Playwright: David Zellnik (book/lyrics),
Joseph Zellnik (music). At: Pride Films & Plays, 4139 N. Broadway. Tickets: PrideFilmsAndPlays.com; $30-$40. Runs through: Feb. 18
Veteran director David Zak's energetic production of Yank! A World War II Love Story offers a talented ensemble cast, swift action and upbeat music played by an exemplary six-piece orchestra under gifted musical director Robert Ollis. But, I may be the only Chicagoan who saw the original Off-Broadway Yank! at the York Theatre in 2010 ( and wrote about it in the Windy City Times ), and I think the revisions made since then have fundamentally changed the show without improving it.
Taking place in 1943-1945, Yank! focuses on Stu ( Matthew Huston ), a newly inducted and naive 18 year-old GI. Before completing basic training, Stu realizes he is gay ( although the word isn't used ) and falls in love with Mitch ( strapping, rich-voiced William Dwyer ), an affable, sexually confused inductee nick-named "Hollywood" for his good looks. By coincidence, Stu meets the experienced Artie ( John Marshall, Jr. ), who sexually initiates Stu and springs him from his combat platoon ( and Mitch ) to a cushier job as a reporter for Yank, the actual War Department magazine published by/for enlisted men. As the story progresses, Stu and Mitch cross paths again in a romantic interlude in which they envision post-War life together, and then in a final bittersweet farewell.
The 2010 original had lots of rollicking comedy and, despite its bittersweet ending, an appreciative nod to the LGBT underground in WWII. Yes, homophobia was institutionalized in the military, but there were ways to game the system. Those who knew real gay WWII vets ( such as the late George Buse ) were well aware of the risks they had taken but also of the strengths of the hidden culture.
I thought that Yank! would move quickly from off-Broadway success to a big commercial future. Instead, it entered limbo with several near-productions and each new producer and/or director dictating revisions. The Yank! at Pride Films and Plays has jettisoned almost all comedy in favor of a dark tale in which no gay man goes unpunished and the military homophobia is heavy-handed. Yank! has been turned into a history lesson for straight people"Hey, we bet you never knew this stuff."instead of the LGBT celebration it was originally.
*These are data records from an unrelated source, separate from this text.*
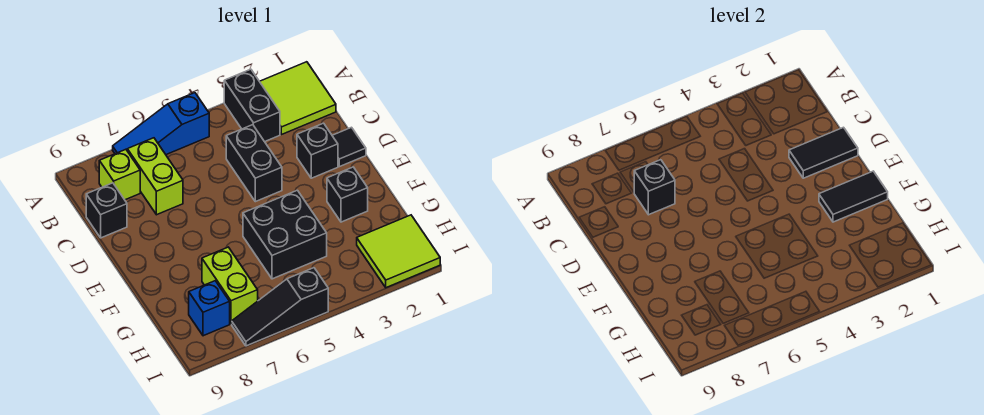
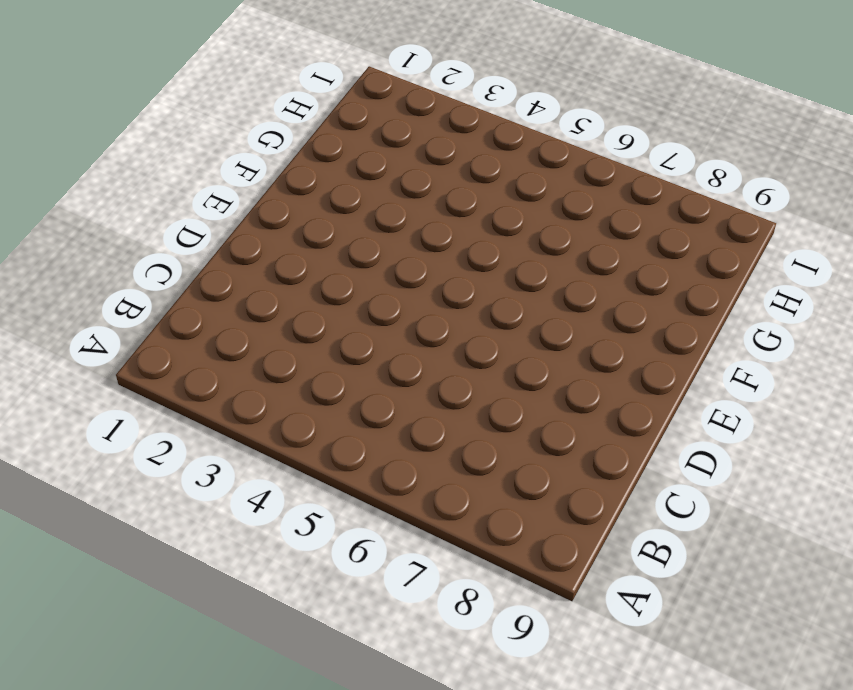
none -> lime 2x2 tile [260,62,336,135]
none -> black 1x2 brick [224,69,280,142]
none -> blue 1x3 slope [113,93,209,155]

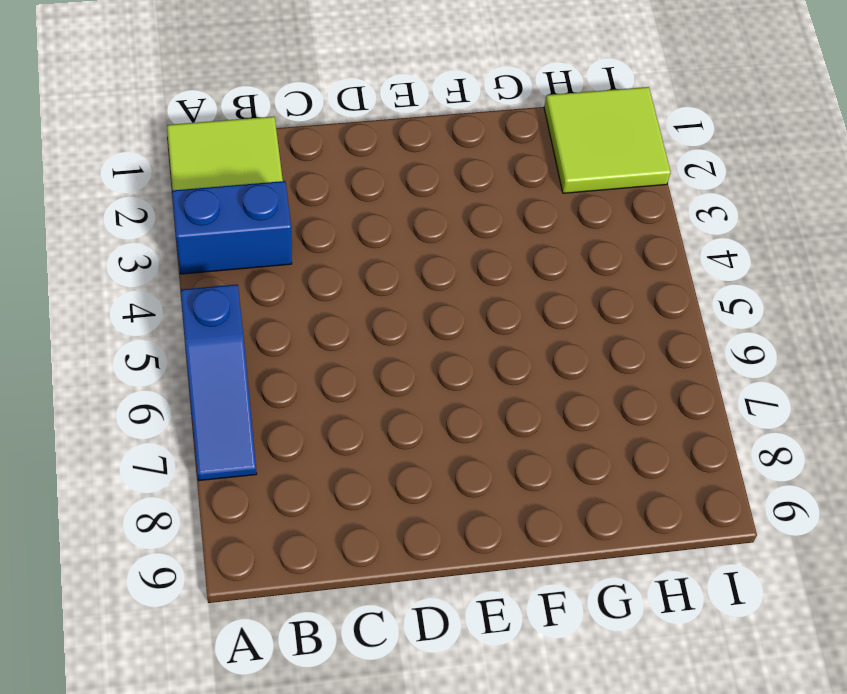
blue 1x2 brick [172,181,292,274] -> black 1x2 brick [224,69,280,142]
none -> lime 1x2 brick [127,138,183,215]
none -> lime 1x1 brick [99,149,140,200]
none -> black 1x2 brick [226,125,282,202]

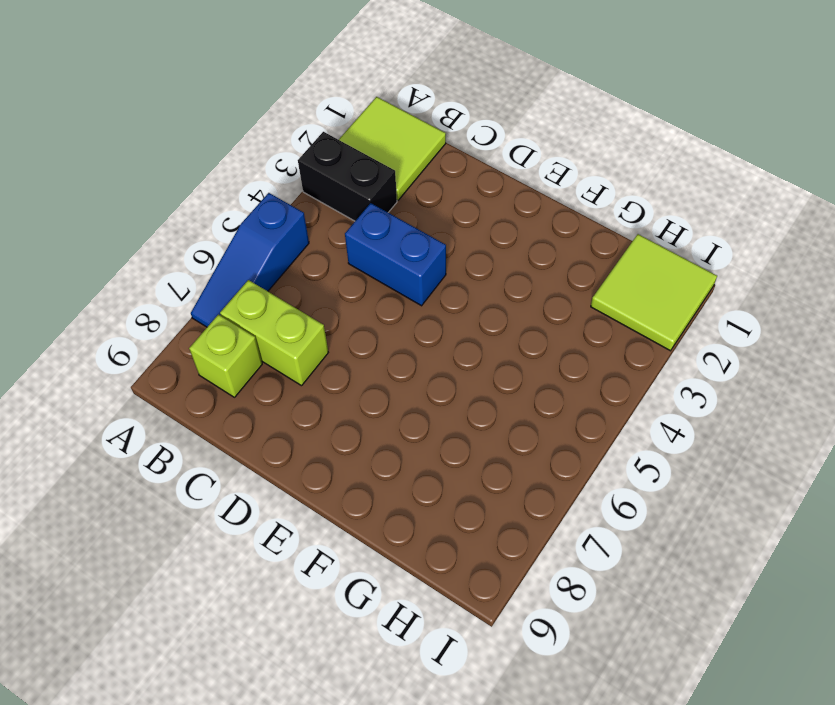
blue 1x2 brick [345,203,446,306] -> black 1x2 brick [226,125,282,202]
none -> black 1x1 brick [86,183,127,238]
none -> black 1x1 tile [332,127,366,167]
none -> black 1x1 brick [297,123,338,178]

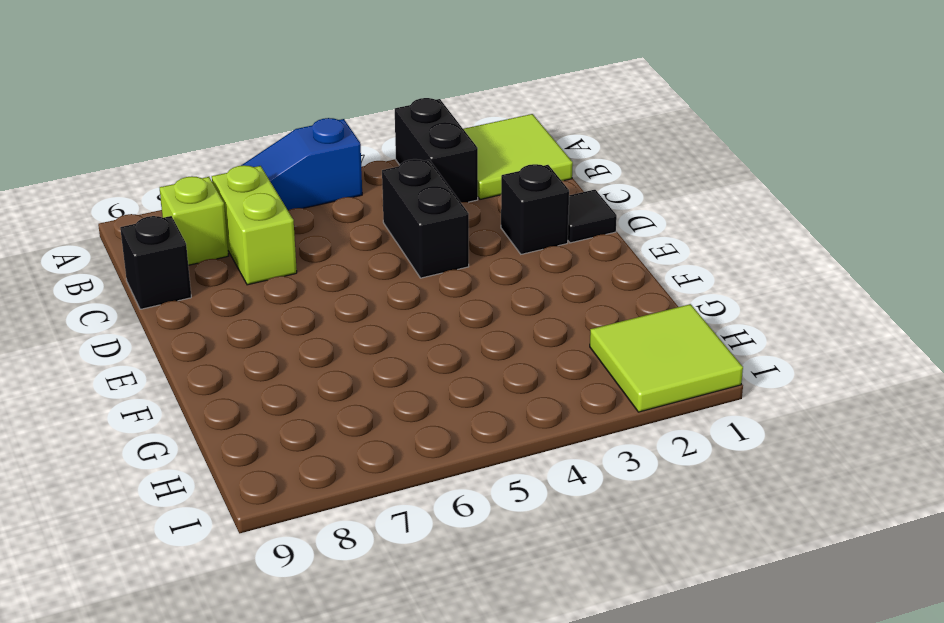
none -> black 1x1 brick [327,167,368,222]
none -> black 2x2 brick [243,190,327,279]
none -> lime 1x2 brick [202,247,258,324]

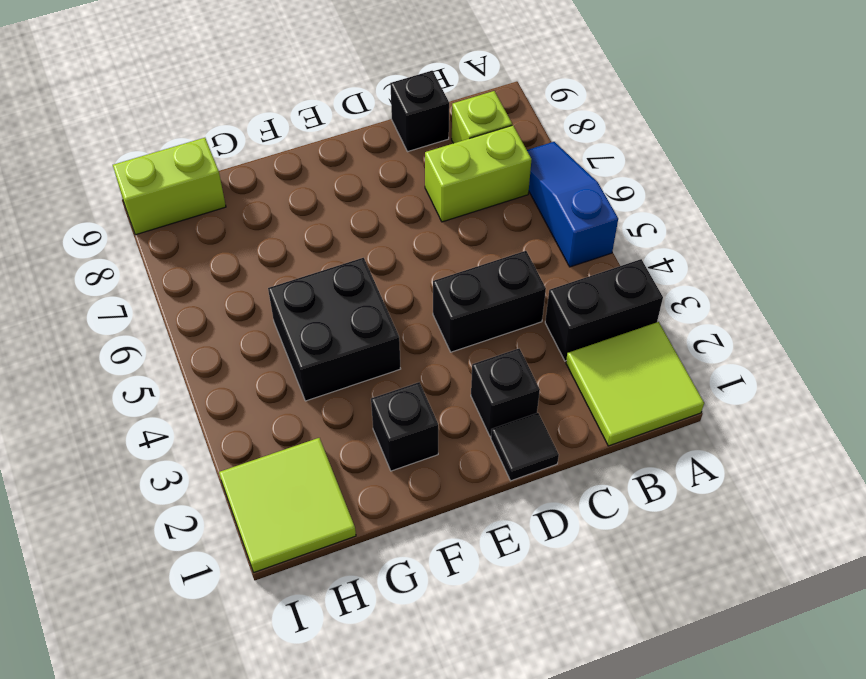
lime 1x2 brick [113,138,226,235] -> lime 1x2 brick moved to [202,247,258,324]
none -> blue 1x1 brick [189,281,230,336]
none -> black 1x3 slope [232,268,328,346]
none -> black 1x1 brick [634,160,675,215]

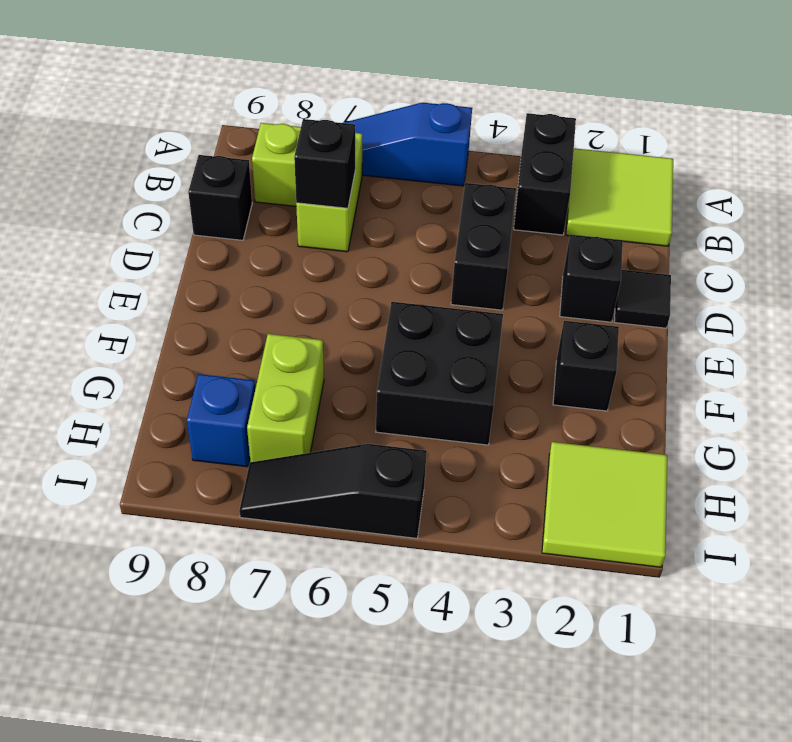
none -> black 1x2 tile [789,127,858,178]
none -> black 1x2 tile [819,171,888,222]

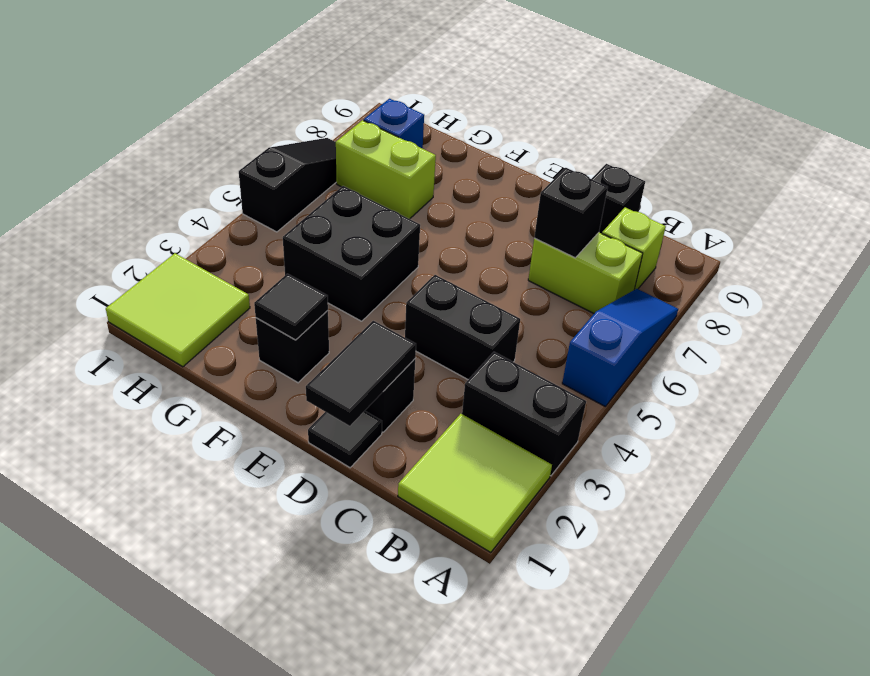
black 1x1 tile [254,274,328,340] -> black 1x2 tile [819,171,888,222]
But Yank! is what it is, not what it was, so reread my first paragraph. The performers are strong, with Marshall and Huston cutting loose in an unexpected tap number ( "Click" ) choreographed by Jenna Schoppe, and lone female Molly LeCaptain singing up a storm with several fine period-style numbers. Indeed, most of the score carefully channels 1940s romantic ballads and big band sounds with tight harmony vocals. One nit: Costume designer Uriel Gomez leaves Mitch ( and another character ) in a ratty, stained A-shirt when he needs to clean up. Hey, give romance a chance!